◆ Saved data entries ◆

---

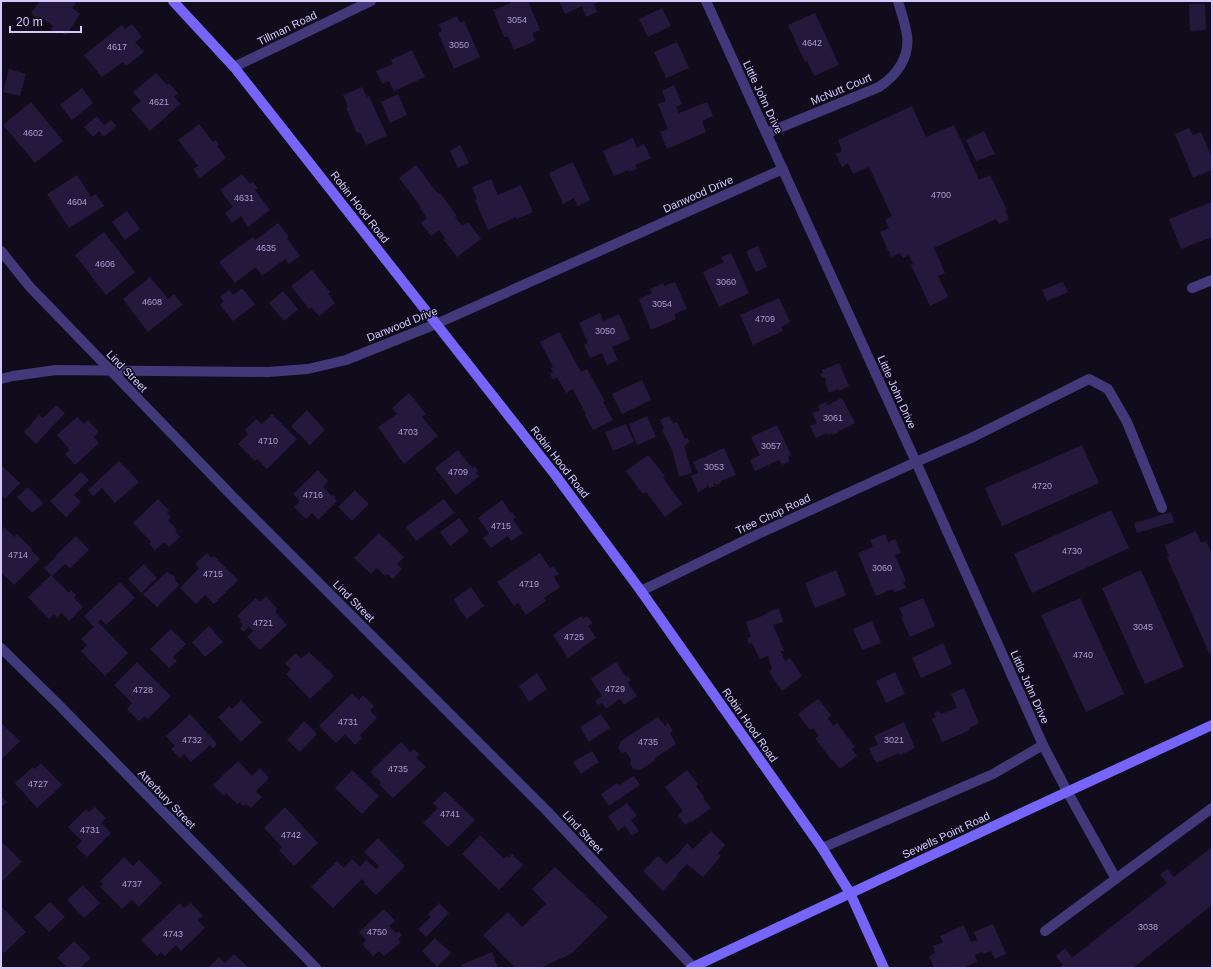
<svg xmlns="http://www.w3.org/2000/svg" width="1213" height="969" viewBox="0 0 1213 969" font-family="Arial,sans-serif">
	<rect width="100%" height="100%" fill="#100c1c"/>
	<g fill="#24193c">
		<path d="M40,1H74L76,3L72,8L80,14L66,35L59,31L57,34L51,30L53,26L40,17L38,19L31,13Z"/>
		<path d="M510,1H528L540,30L532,33L535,41L514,50L508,36L504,37L493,10L511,3Z"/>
		<path d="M559,1H600L594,4L597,12L586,17L582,6L565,14Z"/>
		<path d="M1189,4H1205L1206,30L1190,31Z"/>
		<path d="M662,8L671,26L648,37L639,19Z"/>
		<path d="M815,13L839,65L814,76L807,61L805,62L788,25Z"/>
		<path d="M457,16L460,23L464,21L480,57L454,69L438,33L442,31L439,24Z"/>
		<path d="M132,24L142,37L135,42L144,52L126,66L123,62L102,77L84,55L122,25L125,29Z"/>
		<path d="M677,42L689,68L666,78L654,52Z"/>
		<path d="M412,50L425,77L394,91L389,81L382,84L376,71L393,64L391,60Z"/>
		<path d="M9,69L26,74L20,96L3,92Z"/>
		<path d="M156,73L167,85L169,83L178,93L174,96L180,104L150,131L131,109L141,101L133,92Z"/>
		<path d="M674,85L682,104L676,107L679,113L707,102L713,116L702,121L706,132L667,149L660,132L668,129L658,104L666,101L662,91Z"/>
		<path d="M362,87L367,97L369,96L387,136L366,145L360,132L357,133L346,108L348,107L343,95Z"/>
		<path d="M82,88L93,103L72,120L60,105Z"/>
		<path d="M398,94L407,115L390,123L381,102Z"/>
		<path d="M31,102L63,141L35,163L3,125Z"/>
		<path d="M912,106L926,137L954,125L979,180L990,175L1007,210L1005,211L1009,219L999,224L996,219L934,248L945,273L938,276L948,297L930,306L911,265L913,264L909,255L903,258L900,253L891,257L880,232L889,228L885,220L892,216L869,167L853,174L848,163L842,167L836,154L842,151L838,140Z"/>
		<path d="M97,116L104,125L111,120L116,126L104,137L99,131L93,137L84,127Z"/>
		<path d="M199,124L213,142L216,140L219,145L217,146L226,158L200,178L193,169L198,166L178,140Z"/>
		<path d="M1189,128L1193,135L1201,132L1212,158V170L1193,178L1175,134Z"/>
		<path d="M984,131L995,154L976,161L966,140Z"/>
		<path d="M633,138L637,148L644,144L651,158L635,165L637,169L629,172L628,170L614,176L603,151Z"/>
		<path d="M460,145L469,163L458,168L450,151Z"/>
		<path d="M573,162L590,200L578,206L574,198L563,204L549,173Z"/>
		<path d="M416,165L438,194L440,193L457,216L455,217L462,226L468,222L481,239L457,257L444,240L446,239L439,230L431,236L421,223L427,218L420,208L421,207L399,178Z"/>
		<path d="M242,174L250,184L253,182L258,188L255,190L270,210L248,227L241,216L232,223L225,213L233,207L220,190Z"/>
		<path d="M77,175L91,197L96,194L104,206L69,228L47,194Z"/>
		<path d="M491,179L498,195L521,185L533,212L517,219L516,217L488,230L475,200L477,199L472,187Z"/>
		<path d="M1212,202V237L1181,249L1169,219Z"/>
		<path d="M127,211L140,229L125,240L112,222Z"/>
		<path d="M278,223L289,237L287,238L300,256L289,264L285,259L262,276L256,267L235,283L219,262L253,237L255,240Z"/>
		<path d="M104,232L135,272L106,295L75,255Z"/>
		<path d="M758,246L767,267L756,272L746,251Z"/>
		<path d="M731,253L749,293L719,307L703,272L724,262L721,257Z"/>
		<path d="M312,270L330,292L328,294L335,303L319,316L311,307L309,309L291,286Z"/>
		<path d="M150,277L168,299L174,294L182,305L148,332L123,299Z"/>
		<path d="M675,282L687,309L674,314L676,319L651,330L639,299L652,293L650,289L663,283L664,286Z"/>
		<path d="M1063,282L1068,292L1047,301L1042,290Z"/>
		<path d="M242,288L255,304L233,321L220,305L224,301L220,297L229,290L233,295Z"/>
		<path d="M283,291L298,309L284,321L269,303Z"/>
		<path d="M779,298L790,322L781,327L783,331L753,345L740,315Z"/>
		<path d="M600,313L603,321L619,314L630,339L612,347L618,360L607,365L602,353L590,358L584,345L588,343L579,323Z"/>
		<path d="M559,332L581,372L587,369L605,401L603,402L613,420L593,430L585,415L586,414L573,389L566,393L557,377L553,380L550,374L553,372L551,368L553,367L540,342Z"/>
		<path d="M839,363L849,386L839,391L838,389L829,393L825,382L826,381L825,377L823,378L820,374L823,373L822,370Z"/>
		<path d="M642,380L651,400L622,414L612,394Z"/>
		<path d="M409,393L426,414L422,417L438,436L404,464L378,427L397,414L392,408Z"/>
		<path d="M842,398L855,423L839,431V432L833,435L832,433L827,435V433L816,438L810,426L817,423L812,413L820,410L818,406L826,402L827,405Z"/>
		<path d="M56,405L65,413L36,444L24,432L39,415L43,418Z"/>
		<path d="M307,410L325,430L310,445L291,426Z"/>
		<path d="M272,414L297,439L267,469L257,459L255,461L238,444L248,434L245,430L256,419L262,424Z"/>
		<path d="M647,416L656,437L637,445L629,424Z"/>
		<path d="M669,416L673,424L677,422L685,439L688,438L689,442L684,446L692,473L679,477L672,450L662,430L664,428L660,420Z"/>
		<path d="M77,417L84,424L88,420L99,432L94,437L99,443L75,465L65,454L70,450L57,435Z"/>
		<path d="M626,424L634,442L613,451L605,432Z"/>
		<path d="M777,425L791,455L788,457L790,461L782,465L779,460L755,471L750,460L760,455L751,437Z"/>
		<path d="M1082,445L1099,483L1002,526L985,488Z"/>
		<path d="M724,448L736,475L721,481V483L716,485L715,483L713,484L714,486L710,488L708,485L706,486L707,487L698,492L691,476L698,473L693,462Z"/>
		<path d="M458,450L472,468L475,466L478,471L476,473L479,476L456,495L435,468Z"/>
		<path d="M648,455L665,476L663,478L682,504L665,517L646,492L643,494L626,471Z"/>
		<path d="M119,461L139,482L115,503L102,488L93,496L88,490Z"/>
		<path d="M1,465L20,483L5,499L1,495Z"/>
		<path d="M318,470L328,481L323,487L332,496L333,494L336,497L334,498L337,501L318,520L312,513L306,519L294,507L300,501L293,494Z"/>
		<path d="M81,472L89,480L74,495L81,502L66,517L50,501Z"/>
		<path d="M28,487L43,503L32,513L17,497Z"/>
		<path d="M355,490L369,504L352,521L338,507Z"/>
		<path d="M158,499L169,511L167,513L171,517L168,520L177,530L175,531L180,537L169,547L164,542L155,550L149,544L151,542L133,523Z"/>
		<path d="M444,499L454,513L416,541L406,527Z"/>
		<path d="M502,500L511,513L512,512L516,517L513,520L523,533L511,541L508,536L491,548L483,538L489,533L478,518Z"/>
		<path d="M1111,510L1129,548L1032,593L1014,554Z"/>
		<path d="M1171,512L1174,522L1137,533L1134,523Z"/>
		<path d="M459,518L469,531L450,546L440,532Z"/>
		<path d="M4,527L14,537L17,534L32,549L31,550L40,559L14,585L2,573L1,574V531Z"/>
		<path d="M1196,531L1201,543L1206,541L1212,554V654L1210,655L1167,557L1169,556L1165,545Z"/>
		<path d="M379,533L404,557L397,564L402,569L393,579L388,574L385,576L377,568L371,574L354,558Z"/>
		<path d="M885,534L888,542L895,539L901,553L895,555L906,581L903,582L906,588L895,592L893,589L876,596L858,553L873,547L870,540Z"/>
		<path d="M76,536L89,550L70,568L65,564L52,576L69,593L71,590L76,595L74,598L83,607L69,621L62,613L57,617L54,614L49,619L28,597L51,575L44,568L57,556L56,555Z"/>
		<path d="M207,553L211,558L214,556L238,580L214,604L205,595L196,604L180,588L199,568L195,564Z"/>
		<path d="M540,553L550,568L553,566L559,574L554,577L560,587L544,598L546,601L526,615L518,603L514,606L497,582Z"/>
		<path d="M144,564L157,578L141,593L128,579Z"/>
		<path d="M836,570L846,595L815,608L805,583Z"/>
		<path d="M1141,570L1184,667L1145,684L1102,588Z"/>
		<path d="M167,572L174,576L176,582L179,585L157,607L143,594Z"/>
		<path d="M120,582L135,598L106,625L101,619L98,622L128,653L105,676L81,651L87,645L81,639L94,627L84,616Z"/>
		<path d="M471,587L484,606L467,619L460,610L454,599Z"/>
		<path d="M266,596L277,609L275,612L287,625L260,650L247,637L253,631L249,627L243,632L240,628L243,625L239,621L241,620L237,616L256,598L260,602Z"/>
		<path d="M923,598L935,626L910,637L901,617L903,616L899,608Z"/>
		<path d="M1080,598L1124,694L1086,712L1041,615Z"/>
		<path d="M779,608L783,622L773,625L784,651H781L785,661L790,658L802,676L782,691L769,672L772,669L768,656L760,659L752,643L749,644L747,638L751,637L746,622L767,614L766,613Z"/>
		<path d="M581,616L583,619L587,616L592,623L588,626L596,638L568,658L553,635Z"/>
		<path d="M872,621L881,643L862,650L853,629Z"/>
		<path d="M209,626L223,642L205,657L192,642Z"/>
		<path d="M171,629L186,644L173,657L177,661L169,668L150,649Z"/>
		<path d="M943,643L952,664L921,678L912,658Z"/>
		<path d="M309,652L334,676L310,699L286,674L291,669L285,663L296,653L301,659Z"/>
		<path d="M137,662L171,696L148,719L145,716L139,721L127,709L132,703L114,685Z"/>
		<path d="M616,662L626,677L628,676L631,680L627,682L637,696L624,705L620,699L606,709L602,703L598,705L595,701L602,696L591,679Z"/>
		<path d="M895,672L905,694L886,703L876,681Z"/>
		<path d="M537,673L547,689L529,702L519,686Z"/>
		<path d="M964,688L979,723L969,728L970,730L942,742L932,719L936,717L934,713L939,711L941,714L957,708L951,694Z"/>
		<path d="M352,693L359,700L363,695L374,706L370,711L377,718L360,735L362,738L355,745L345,734L336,743L319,726Z"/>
		<path d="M818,699L831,715L828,718L833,726L837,723L855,747L852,749L857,756L840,769L833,760L832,761L815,738L819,736L813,728L810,730L798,714Z"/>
		<path d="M241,700L262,722L241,742L218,717L229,706L232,709Z"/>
		<path d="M190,714L217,744L213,748L210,745L191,762L184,754L180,758L171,749L175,746L166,736Z"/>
		<path d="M601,714L610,728L589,742L580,727Z"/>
		<path d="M658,717L665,726L668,723L673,731L670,733L676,744L655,758V760L641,770L633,769L630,763L631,759L626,752L622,753L618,748L621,741Z"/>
		<path d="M304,721L317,734L300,752L287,740Z"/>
		<path d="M904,722L915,748L900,755L899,753L876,763L869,748L878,745L874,736Z"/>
		<path d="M1,723L20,741L1,760Z"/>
		<path d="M401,742L410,752L414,749L419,754L416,757L426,767L393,798L379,784L381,782L370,772Z"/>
		<path d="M592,751L599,762L581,774L573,762Z"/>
		<path d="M238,761L252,776L260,768L269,778L256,791L262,797L251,808L246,804L243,806L240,802L237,804L226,793L224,796L213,785Z"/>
		<path d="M41,763L62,785L37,808L15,783L33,767L35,769Z"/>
		<path d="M352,770L379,796L362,814L335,788Z"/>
		<path d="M687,770L698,784L696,786L704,797L703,798L711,808L692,822L691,821L685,825L678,815L683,811L665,787Z"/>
		<path d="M634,776L640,785L609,806L601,794L617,783L619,785Z"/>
		<path d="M445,791L475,820L448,847L423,823L438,808L433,803Z"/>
		<path d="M1,796L7,802L1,807Z"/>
		<path d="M627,803L637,816L631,820L639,831L632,836L625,826L618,831L608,816Z"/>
		<path d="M95,807L106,818L101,823L111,833L87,857L76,847L82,841L68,827L86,809L89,812Z"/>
		<path d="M285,807L318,843L294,866L279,850L282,847L264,828Z"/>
		<path d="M711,831L725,845L718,853L721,856L703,877L687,864L677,874L678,875L663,891L643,871L658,856L666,864L677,855L687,843L693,849Z"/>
		<path d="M480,835L504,859L507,856L509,858L512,854L523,865L499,890L462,854Z"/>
		<path d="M378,838L405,866L376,895L364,883L365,882L362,879L333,908L311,887L337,861L344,868L352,859L360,867L366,860L376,869L379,866L364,852Z"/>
		<path d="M3,843L22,862L1,882V845Z"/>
		<path d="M1212,847V905L1133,968H1058L1063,965L1056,956L1065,948L1072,958L1167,883L1160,875L1167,869L1174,877Z"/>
		<path d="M124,857L133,866L139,860L162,883L139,907L132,900L122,909L100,887L103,884L100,881Z"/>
		<path d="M555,867L608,917L571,954L540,968H515L483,935L508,912L522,927L546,904L532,889Z"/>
		<path d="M83,885L100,903L84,918L67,900Z"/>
		<path d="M50,902L65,917L49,932L34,917Z"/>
		<path d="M180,903L184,908L191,903L203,916L198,920L205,928L181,951L176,945L165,956L161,952L157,956L141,940Z"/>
		<path d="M439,903L449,913L426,937L418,929L431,917L428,914Z"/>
		<path d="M1,906L26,932L4,953L1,949Z"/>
		<path d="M384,909L395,921L389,926L396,933L399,931L402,935L398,939L401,942L384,956L379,951L373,956L362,944L366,940L359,932Z"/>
		<path d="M993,924L1006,954L995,959L991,951L983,954L982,952L975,955L977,962L962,968H945L944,966L941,968H934L929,956L935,953L933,946L943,942L940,936L964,925L971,942L977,940L974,932Z"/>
		<path d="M435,938L451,953L437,967L422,951Z"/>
		<path d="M74,941L91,958L80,968H68L57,958Z"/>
		<path d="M492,952L498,968H463L461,965Z"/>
		<path d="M234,954L249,968H208L219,957L225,963Z"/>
	</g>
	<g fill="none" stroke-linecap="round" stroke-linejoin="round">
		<g stroke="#42397a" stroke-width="10">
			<path d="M916,462L971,438L1089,379L1108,389L1127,422L1162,508"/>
			<path d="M1067,791L1116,879"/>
			<path d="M822,848L993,774L1043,745"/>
			<path d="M1045,931L1212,808"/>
		</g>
		<g stroke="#42397a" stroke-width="10">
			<path d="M706,1L916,462L1043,745L1067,791"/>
			<path d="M234,67L371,1"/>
			<path d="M767,133L879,87C897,75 910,57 907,35C905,23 901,12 898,1"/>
			<path d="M1,251L30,287L236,500L547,811L693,967"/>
			<path d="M1192,288L1212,280"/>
			<path d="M1,379L13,376L56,370L268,372L308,369L346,360L436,324L783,169"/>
			<path d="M641,591L758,534L916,462"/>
			<path d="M1,648L59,705L316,968"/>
		</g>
		<g stroke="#7764f9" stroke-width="10">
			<path d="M173,1L234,67L556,476L641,591L822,848L850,893L884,968"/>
			<path d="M691,968L1013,817L1212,725"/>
		</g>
	</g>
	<g text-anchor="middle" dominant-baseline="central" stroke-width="3" stroke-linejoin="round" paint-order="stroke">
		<g font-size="9" fill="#a89dcd">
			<text x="517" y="20">3054</text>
			<text x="812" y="43">4642</text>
			<text x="459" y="45">3050</text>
			<text x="117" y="47">4617</text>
			<text x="159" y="102">4621</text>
			<text x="33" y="133">4602</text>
			<text x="941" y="195">4700</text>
			<text x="244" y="198">4631</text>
			<text x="77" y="202">4604</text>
			<text x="266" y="248">4635</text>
			<text x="105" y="264">4606</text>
			<text x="726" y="282">3060</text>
			<text x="152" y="302">4608</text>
			<text x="662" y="304">3054</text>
			<text x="765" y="319">4709</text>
			<text x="605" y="331">3050</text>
			<text x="833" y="418">3061</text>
			<text x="408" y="432">4703</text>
			<text x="268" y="441">4710</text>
			<text x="771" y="446">3057</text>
			<text x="714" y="467">3053</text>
			<text x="458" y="472">4709</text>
			<text x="1042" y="486">4720</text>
			<text x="313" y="495">4716</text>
			<text x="501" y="526">4715</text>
			<text x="1072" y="551">4730</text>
			<text x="18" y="555">4714</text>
			<text x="882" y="568">3060</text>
			<text x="213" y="574">4715</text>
			<text x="529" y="584">4719</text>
			<text x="263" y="623">4721</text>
			<text x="1143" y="627">3045</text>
			<text x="574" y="637">4725</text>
			<text x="1083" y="655">4740</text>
			<text x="615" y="689">4729</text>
			<text x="143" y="690">4728</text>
			<text x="348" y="722">4731</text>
			<text x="192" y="740">4732</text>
			<text x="894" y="740">3021</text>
			<text x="648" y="742">4735</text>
			<text x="398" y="769">4735</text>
			<text x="38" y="784">4727</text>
			<text x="450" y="814">4741</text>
			<text x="90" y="830">4731</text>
			<text x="291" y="835">4742</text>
			<text x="132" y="884">4737</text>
			<text x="1148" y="927">3038</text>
			<text x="377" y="932">4750</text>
			<text x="173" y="934">4743</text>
		</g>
		<g font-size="11" fill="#d4c9fd" stroke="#100c1c">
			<text transform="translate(287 28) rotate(-26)">Tillman Road</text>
			<text transform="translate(841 89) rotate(-23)">McNutt Court</text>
			<text transform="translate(763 97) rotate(65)">Little John Drive</text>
			<text transform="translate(698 194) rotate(-24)">Danwood Drive</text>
			<text transform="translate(360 207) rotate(52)">Robin Hood Road</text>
			<text transform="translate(402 324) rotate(-22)">Danwood Drive</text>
			<text transform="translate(127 371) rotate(46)">Lind Street</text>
			<text transform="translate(897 392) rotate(66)">Little John Drive</text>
			<text transform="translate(560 462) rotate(52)">Robin Hood Road</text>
			<text transform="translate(773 514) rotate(-25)">Tree Chop Road</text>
			<text transform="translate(354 601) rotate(45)">Lind Street</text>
			<text transform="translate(1030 687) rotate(66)">Little John Drive</text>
			<text transform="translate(750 725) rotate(55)">Robin Hood Road</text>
			<text transform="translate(167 799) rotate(46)">Atterbury Street</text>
			<text transform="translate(583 832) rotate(47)">Lind Street</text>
			<text transform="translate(946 835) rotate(-25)">Sewells Point Road</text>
		</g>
	</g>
	<rect width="1213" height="969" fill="none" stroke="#d4c9fd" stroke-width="4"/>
	<path d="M10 26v6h71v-6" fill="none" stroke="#d4c9fd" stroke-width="2"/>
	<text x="16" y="26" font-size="12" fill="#d4c9fd" stroke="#100c1c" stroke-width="3" paint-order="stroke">20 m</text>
</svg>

---

◆ What to produce ◆
Go through the records and show every line with the string "linejoin" in it.

◆ Response to the task ◆
	<g fill="none" stroke-linecap="round" stroke-linejoin="round">
	<g text-anchor="middle" dominant-baseline="central" stroke-width="3" stroke-linejoin="round" paint-order="stroke">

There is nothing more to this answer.